The Madison Square Garden Company, which manages New York City’s famous dance team the Radio City Rockettes, issued a statement on 23 December 2016 denying reports that all full-time dancers in the company would be required to perform at President-elect Donald Trump’s inaugural festivities on 20 January 2017, willingly or not:

For a Rockette to be considered for an event, they must voluntarily sign up and are never told they have to perform at a particular event, including the inaugural. It is always their choice. In fact, for the coming inauguration, we had more Rockettes request to participate than we have slots available.

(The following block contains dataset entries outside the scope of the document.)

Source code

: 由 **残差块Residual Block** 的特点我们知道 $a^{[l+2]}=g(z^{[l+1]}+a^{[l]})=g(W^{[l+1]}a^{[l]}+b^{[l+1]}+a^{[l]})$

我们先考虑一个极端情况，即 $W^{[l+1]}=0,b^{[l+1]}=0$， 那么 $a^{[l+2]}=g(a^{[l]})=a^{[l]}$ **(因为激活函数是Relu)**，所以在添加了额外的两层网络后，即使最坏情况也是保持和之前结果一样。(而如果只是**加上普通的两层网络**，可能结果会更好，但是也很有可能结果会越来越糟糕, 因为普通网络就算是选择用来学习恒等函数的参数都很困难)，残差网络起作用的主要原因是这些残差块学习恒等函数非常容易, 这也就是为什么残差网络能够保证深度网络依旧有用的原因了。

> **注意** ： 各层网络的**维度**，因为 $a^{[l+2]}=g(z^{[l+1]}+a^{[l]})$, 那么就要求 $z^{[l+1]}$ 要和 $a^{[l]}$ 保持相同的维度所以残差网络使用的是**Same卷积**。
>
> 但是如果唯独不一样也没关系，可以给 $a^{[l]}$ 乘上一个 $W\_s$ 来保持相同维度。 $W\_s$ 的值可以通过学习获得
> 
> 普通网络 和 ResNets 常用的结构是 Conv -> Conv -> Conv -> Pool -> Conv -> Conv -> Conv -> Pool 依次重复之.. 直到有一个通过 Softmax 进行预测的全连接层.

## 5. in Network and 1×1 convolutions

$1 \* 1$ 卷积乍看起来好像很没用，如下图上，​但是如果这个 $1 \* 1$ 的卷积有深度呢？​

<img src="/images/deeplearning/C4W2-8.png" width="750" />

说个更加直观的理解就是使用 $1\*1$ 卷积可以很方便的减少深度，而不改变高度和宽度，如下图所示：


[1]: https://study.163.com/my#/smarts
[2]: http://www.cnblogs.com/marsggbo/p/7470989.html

This followed an announcement made the previous day, amid ongoing speculation about the inaugural entertainment line-up, that the Rockettes would be “honored” to perform at the event:

The Radio City Rockettes, an original American brand, have performed at Radio City Music Hall since 1932 and, as treasured American icons, have taken part in some of the nation’s most illustrious events such as Super Bowl halftime shows, Macy’s Thanksgiving Day parades and presidential inaugurations, including in 2001 and 2005.  We are honored that the Rockettes have again been asked to perform in the upcoming inauguration festivities.

The announcement met resistance from some of the Rockettes themselves, one of whom, a dancer named Phoebe Pearl, stated her objection (since deleted) via Instagram:

I usually don’t use social media to make a political stand but I feel overwhelmed with emotion. Finding out that it has been decided for us that Rockettes will be performing at the Presidential inauguration makes me feel embarrassed and disappointed. The women I work with are intelligent and are full of love and the decision of performing for a man that stands for everything we’re against is appalling. I am speaking for just myself but please know that after we found out this news, we have been performing with tears in our eyes and heavy hearts #notmypresident

Pearl’s statement elicited a response attributed in the media to a “high-ranking” official of the performers’ union, the American Guild of Variety Artists, which said participation in the event was obligatory for full-time dancers:

Everyone is entitled to her own political beliefs, but there is no room for this in the workplace.

If you are not full time, you do not have to sign up to do this work. If you are full time, you are obligated. Doing the best performance to reflect an American Institution which has been here for over 90 years is your job.

The union issued a clarification on 23 December, according to NBC News, explaining that its position had been previously misrepresented:

“The Union never ‘demanded’ that the Rockettes perform at the inauguration, the AGVA said in a statement. “A message was sent to the Rockettes last evening that stated the terms of their contract.”

“There is a small group of year round Rockettes who are contractually obligated to perform at scheduled events throughout the year. We are pleased that Radio City has agreed that for those Rockettes with year-round employment, participation in this event will be voluntary as well.”

Sources:

Bailey, Chelsea.    “Rockettes Not Required to Perform at Trump Inauguration, Union Says.”
   NBC News.   23 December 2016.

Hilton, Perez.   “The Rockettes Are Performing at Donald Trump’s Inauguration — And the Dancers Could Get SUED if They Refuse!”
   PerezHilton.com.   22 December 2016.

Kennedy Mark.   “Rockettes Owner Says Inauguration Attendance Is a Choice, Contrary to Union’s Message.”
   Associated Press.   23 December 2016.

Rogers, Katie.   “Rockettes Won’t Be Forced to Dance at Trump Inauguration, Company Says.”
   The New York Times.   23 December 2016.